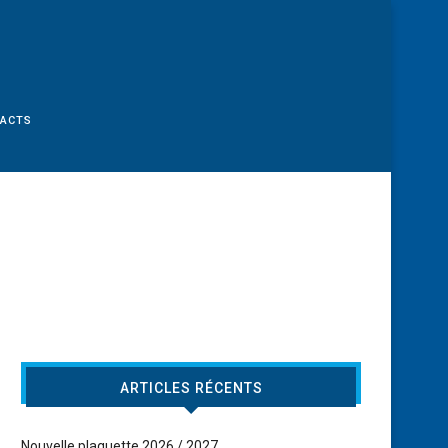
TACTS
ARTICLES RÉCENTS
Nouvelle plaquette 2026 / 2027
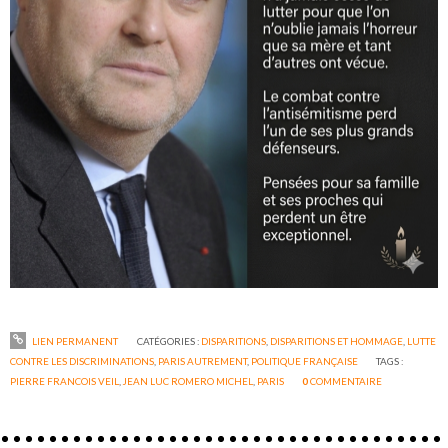
LIEN PERMANENT
CATÉGORIES :
DISPARITIONS
,
DISPARITIONS ET HOMMAGE
,
LUTTE
CONTRE LES DISCRIMINATIONS
,
PARIS AUTREMENT
,
POLITIQUE FRANÇAISE
TAGS :
PIERRE FRANCOIS VEIL
,
JEAN LUC ROMERO MICHEL
,
PARIS
0
COMMENTAIRE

▶ [Instructions to follow]: Every line of the listing above is to be set down verbatim, without the pictures.

▶ [Exercise result]:
TACTS
ARTICLES RÉCENTS
Nouvelle plaquette 2026 / 2027
LIEN PERMANENT
CATÉGORIES :
DISPARITIONS
,
DISPARITIONS ET HOMMAGE
,
LUTTE
CONTRE LES DISCRIMINATIONS
,
PARIS AUTREMENT
,
POLITIQUE FRANÇAISE
TAGS :
PIERRE FRANCOIS VEIL
,
JEAN LUC ROMERO MICHEL
,
PARIS
0
COMMENTAIRE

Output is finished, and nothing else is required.